LE GENERAL DOURAKINE
(Cassagnes, Gard 1993)
Le Général Dourakine me tient en otage. Je suis sa récalcitrante victime ! Maman m’a dit que je devais lire un peu si je ne voulais pas devenir un “petit ignoramus”. Je n’aime pas lire ces histoires qui sentent le moisi à cause du livre trop vieux, je préfère Tintin ou les livres d’animaux ! En attendant, je suis coincé dans ma chambre en condamné de Dourakine, avec prière de faire un compte rendu oral du premier chapitre dès que je l’aurai lu. Mais je suis trop fâché pour lire ! En plus, la Comtesse de Ségur c’est l’ennemie qui me prive si souvent de Julie, ma compagne de jeux ! Je ne suis donc pas disposé à faire des concessions. Je mets le nez dans le bouquin par acquis de conscience, pour le retirer aussitôt : l’histoire date d’au moins un siècle, avec du passé simple à la pelle ! Bon, mon opinion est faite, cette histoire est idiote et les gravures qui l’accompagnent me confortent dans cette idée.

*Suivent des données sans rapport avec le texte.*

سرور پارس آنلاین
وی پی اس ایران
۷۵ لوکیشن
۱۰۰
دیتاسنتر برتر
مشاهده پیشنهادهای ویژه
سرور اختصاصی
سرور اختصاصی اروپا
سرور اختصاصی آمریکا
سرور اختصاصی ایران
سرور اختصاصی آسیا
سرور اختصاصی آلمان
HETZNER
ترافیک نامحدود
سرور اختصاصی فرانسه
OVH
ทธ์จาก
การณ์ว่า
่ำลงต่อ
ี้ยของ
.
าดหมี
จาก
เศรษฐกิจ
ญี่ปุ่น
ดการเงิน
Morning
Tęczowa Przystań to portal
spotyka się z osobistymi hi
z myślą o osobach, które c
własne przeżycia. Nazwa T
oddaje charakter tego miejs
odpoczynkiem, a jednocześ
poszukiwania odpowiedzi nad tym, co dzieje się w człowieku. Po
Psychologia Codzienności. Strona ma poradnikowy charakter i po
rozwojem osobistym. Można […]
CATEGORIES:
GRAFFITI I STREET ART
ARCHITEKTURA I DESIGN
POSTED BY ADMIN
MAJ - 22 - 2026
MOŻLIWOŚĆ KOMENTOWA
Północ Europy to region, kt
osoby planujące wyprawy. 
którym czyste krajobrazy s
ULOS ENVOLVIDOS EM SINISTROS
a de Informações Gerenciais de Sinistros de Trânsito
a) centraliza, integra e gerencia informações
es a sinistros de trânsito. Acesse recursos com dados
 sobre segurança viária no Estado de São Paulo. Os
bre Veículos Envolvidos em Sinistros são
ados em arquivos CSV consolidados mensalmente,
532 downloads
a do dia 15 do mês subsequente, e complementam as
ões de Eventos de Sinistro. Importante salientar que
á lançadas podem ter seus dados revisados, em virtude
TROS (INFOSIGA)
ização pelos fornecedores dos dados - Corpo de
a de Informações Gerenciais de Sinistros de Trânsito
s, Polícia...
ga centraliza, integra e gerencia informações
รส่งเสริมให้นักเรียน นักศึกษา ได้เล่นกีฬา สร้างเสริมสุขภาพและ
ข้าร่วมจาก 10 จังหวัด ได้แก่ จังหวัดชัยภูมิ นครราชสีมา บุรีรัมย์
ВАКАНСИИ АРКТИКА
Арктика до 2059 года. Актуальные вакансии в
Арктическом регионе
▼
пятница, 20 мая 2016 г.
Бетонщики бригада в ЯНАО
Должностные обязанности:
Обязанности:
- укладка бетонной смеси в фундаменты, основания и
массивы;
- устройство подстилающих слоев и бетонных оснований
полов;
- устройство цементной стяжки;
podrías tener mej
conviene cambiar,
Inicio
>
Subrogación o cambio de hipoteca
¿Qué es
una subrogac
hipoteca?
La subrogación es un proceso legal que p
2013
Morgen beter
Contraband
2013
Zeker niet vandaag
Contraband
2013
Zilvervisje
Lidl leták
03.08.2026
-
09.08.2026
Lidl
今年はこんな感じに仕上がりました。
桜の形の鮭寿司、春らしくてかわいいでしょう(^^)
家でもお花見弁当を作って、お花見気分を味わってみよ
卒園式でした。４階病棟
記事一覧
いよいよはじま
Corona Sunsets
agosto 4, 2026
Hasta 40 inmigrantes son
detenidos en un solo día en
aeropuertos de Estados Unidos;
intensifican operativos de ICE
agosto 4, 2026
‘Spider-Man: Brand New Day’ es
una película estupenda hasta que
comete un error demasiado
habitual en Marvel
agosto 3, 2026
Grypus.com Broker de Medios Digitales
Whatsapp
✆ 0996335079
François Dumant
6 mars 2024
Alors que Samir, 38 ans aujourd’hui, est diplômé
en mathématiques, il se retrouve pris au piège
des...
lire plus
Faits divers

Maman me rappelle pour la troisième fois afin de savoir si je me suis enfin décidé à lire cette chère Comtesse Rostopchine. (Ah bon ? Ce n’était pas la Comtesse de Ségur ?) A ma mine renfrognée, elle comprend que non. Comme je ne veux pas lui faire de peine, j’invente d’après les images glanées çà et là, une histoire de vieille baderne qui bat ses enfants à chaque retour de campagne et que cela arrive couramment vu qu’il est plus souvent de retour qu’en guerre. Julie qui est toujours là quand je souhaiterais le contraire, fait de l’esprit en demandant à maman s’il s’agit d’une nouvelle version. Maman un brin irritée renonce à me faire lire et m’expédie jouer dehors. Je file comme un missile, ravi d’échapper à ce satané Dourakine, mais troublé cependant par cet avenir “d’asinus ignoramus” que l’on me prédit : je me demande bien ce que cela veut dire.
L’ignorance a parfois des côtés angoissants.